El pueblo es un pueblo normal, con sus cosas aquí y allá, y un sol deslumbrante y ardiente nos pega de lleno. Hay un rastrillo básicamente horroroso -¡perdón!-en el que sin embargo encuentras algo al final y abundante fruta y verdura. Tras unas cañas que pongan un poco a tono a estos cuatro grandes pecadores occidentales nos dirigimos al asentamiento?-comuna?-comunidad? -táchese lo que no proceda- y vemos que el sitio es bonito; una especie de palacete, un templo, un jardín, una vaquería, y otras cosas que no pongo por dos razones:
1.- Porque no puede una acordarse de todo.
2.- Porque tampoco hay por qué decirlo todo, ¿no?
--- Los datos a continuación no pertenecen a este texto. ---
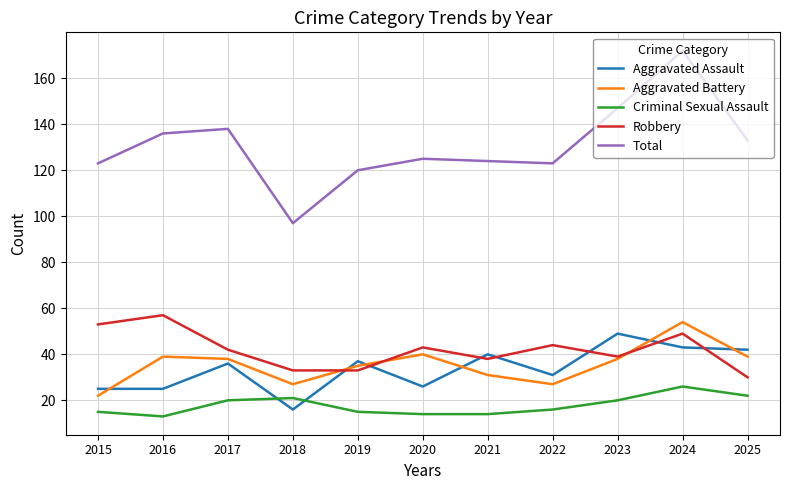

What is the sum of the Robbery values at 2025 and 2020?

73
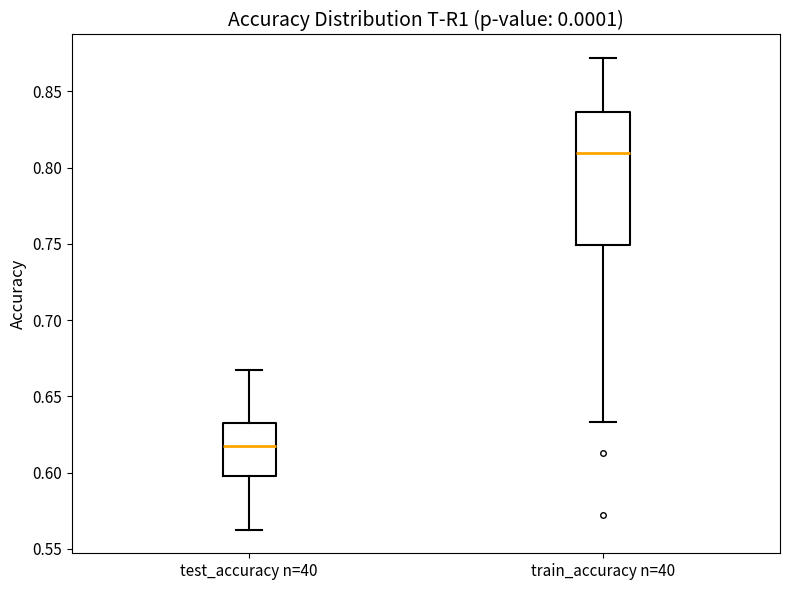

Reading left to right, read every box against the y-axis: the position of its median line, the range the box covers, and the ends of its whiskers. The values are not printed on the chart, so give them approximately, as read against the axis.

test_accuracy n=40: median 0.620, box 0.595 to 0.630, whiskers 0.560 to 0.670
train_accuracy n=40: median 0.810, box 0.750 to 0.835, whiskers 0.635 to 0.870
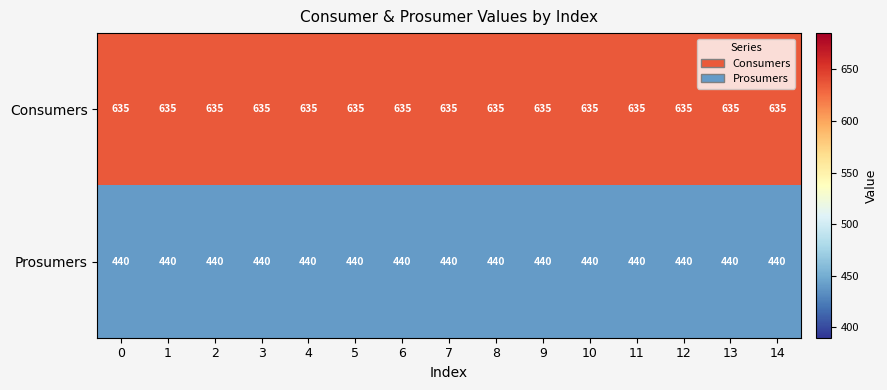

At 11, list the series in order from smallest to largest.

Prosumers, Consumers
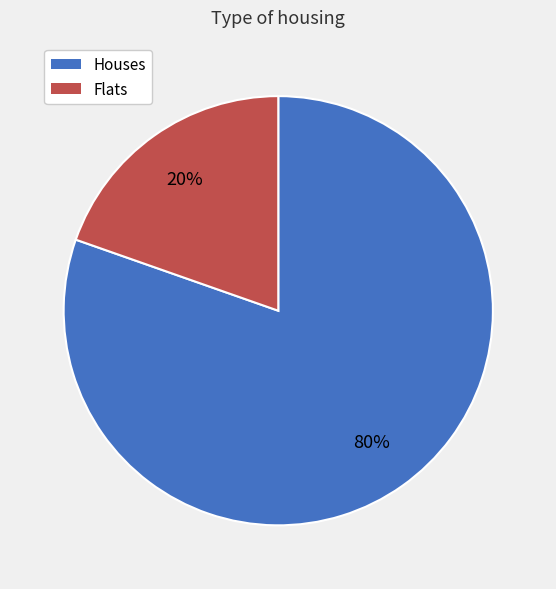

Which has a higher value, Houses or Flats?

Houses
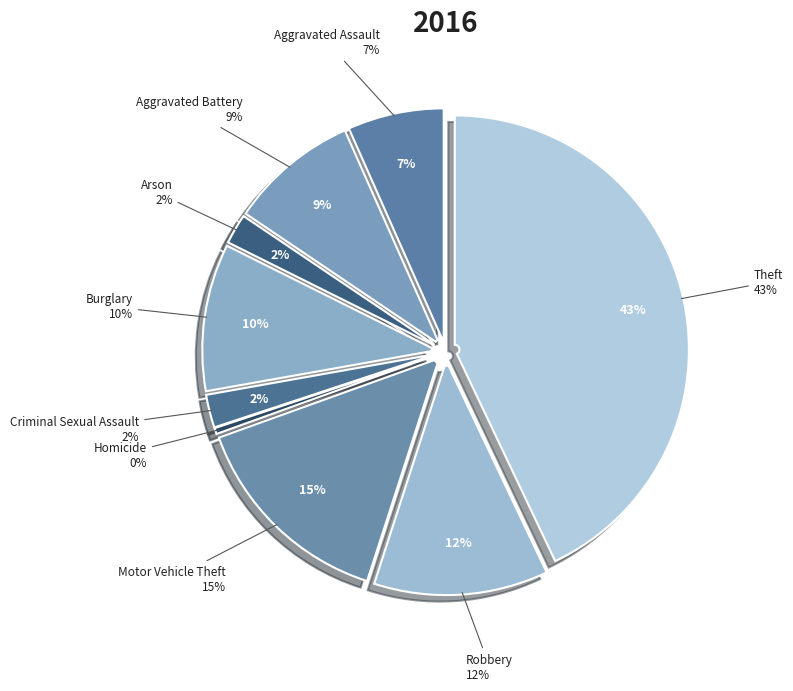

What is the ratio of the value at Aggravated Assault to the value at Motor Vehicle Theft?

0.5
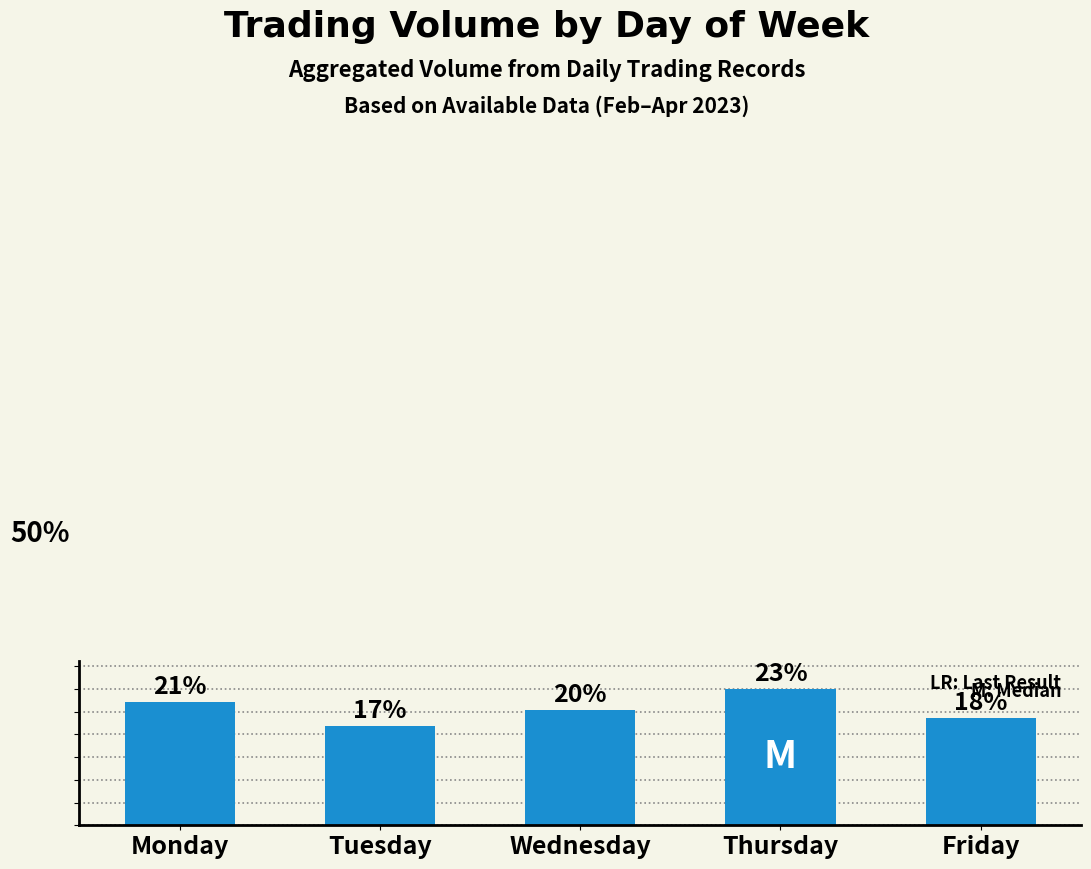

Are the bars horizontal?

No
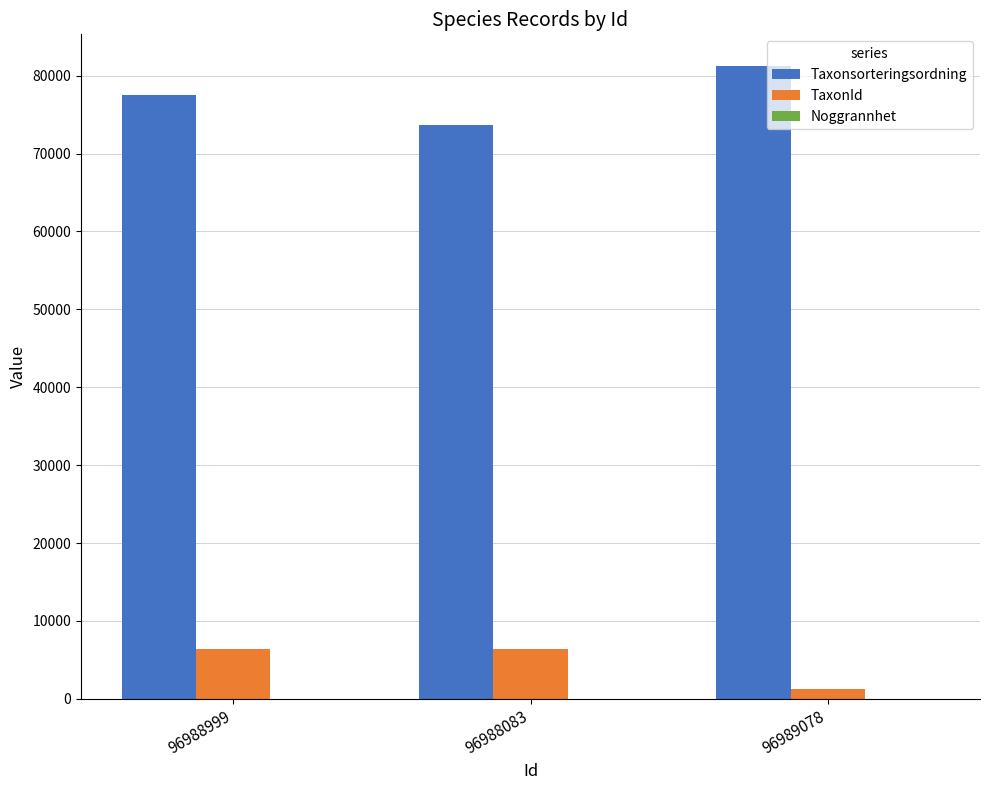

The value of TaxonId at 96988083 is 6440. True or false?

True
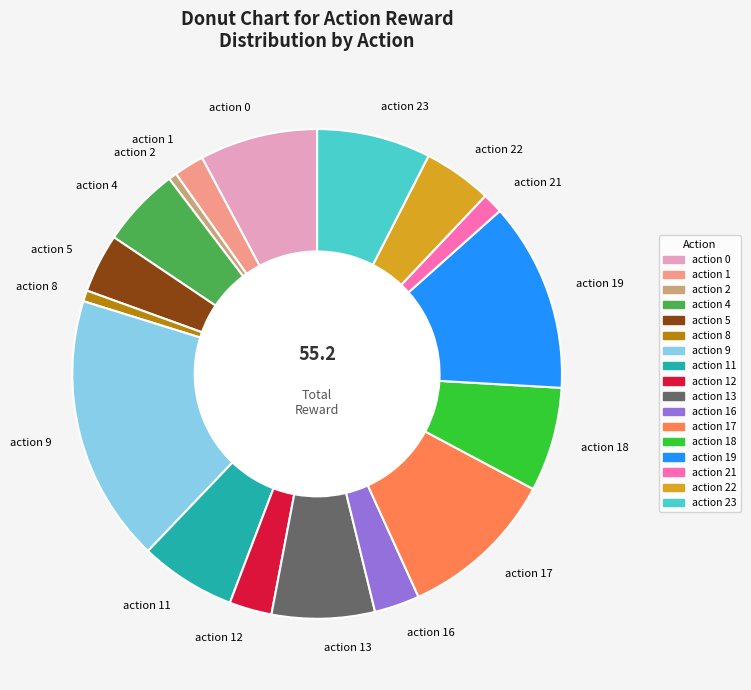

Is there a majority slice in this chart?

No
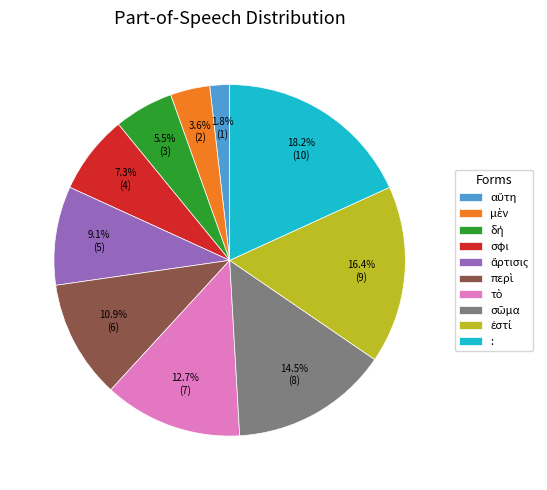

How many segments does this pie chart have?

10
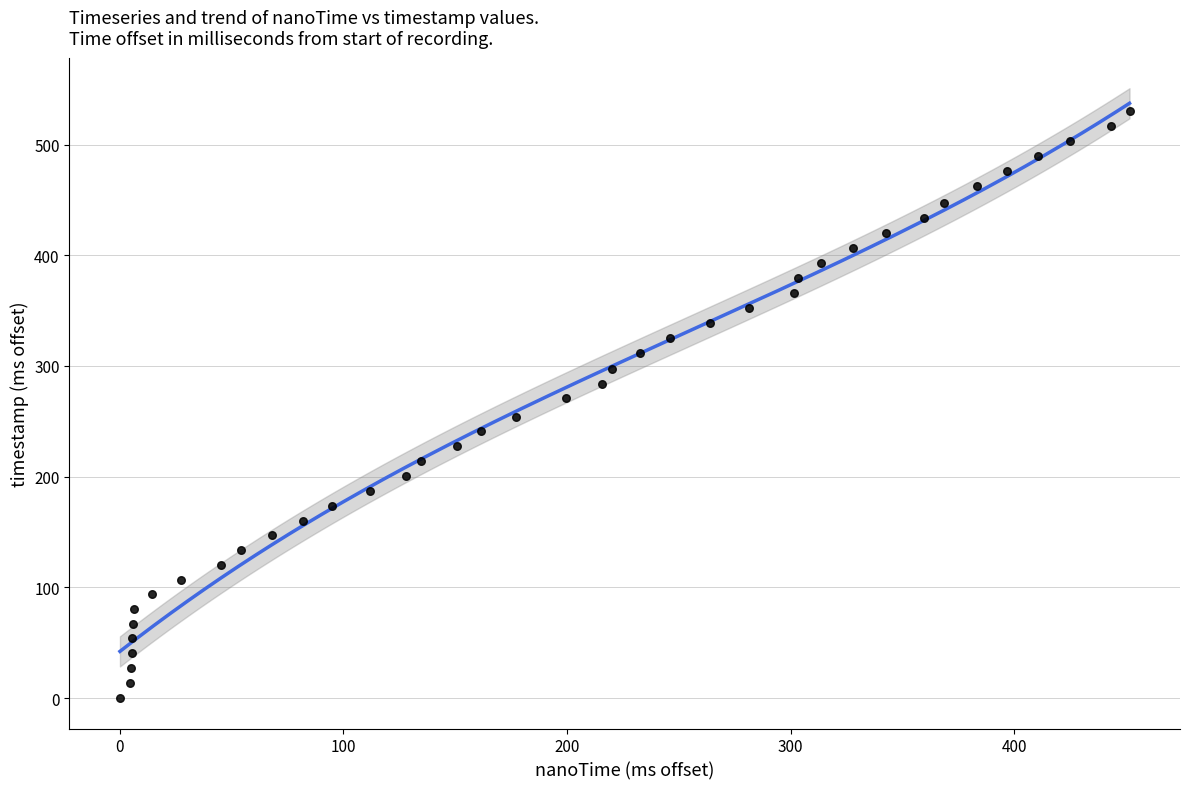

What is the range of X values (max minus min)?

451.6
El caso es que, según llegamos, nos encontramos de repente sin nuestros zapatos, en el templo, cantando y tocando unos maravillosos gadgets de percusión que tienen por ahí al alcance de todos y hasta postrándonos alguna vez -esta es la parte que menos me gusta a mí; ¡¡dios mío, postrarme yo!! (voy a llamar al psicólogo de la SGAE ahora mismo).
Después de una prolongada sesión de cante-oración-baile, lxs chicxs nos invitan a comer, al sol, y la verdad es que estaba todo muy bueno. Son todos muy amables y hasta nos confeccionan y colocan unos llamativos y fragantes collares de flores. Hay preciosxs niñas y niños alrededor y también una perra muy filosófica llamada "Canela".
El rato en la vaquería merece una sección aparte que añadiré cuando esté menos cansada.
Toda una experiencia, vaya, y toda una lucha contra mis más acendrados prejuicios!!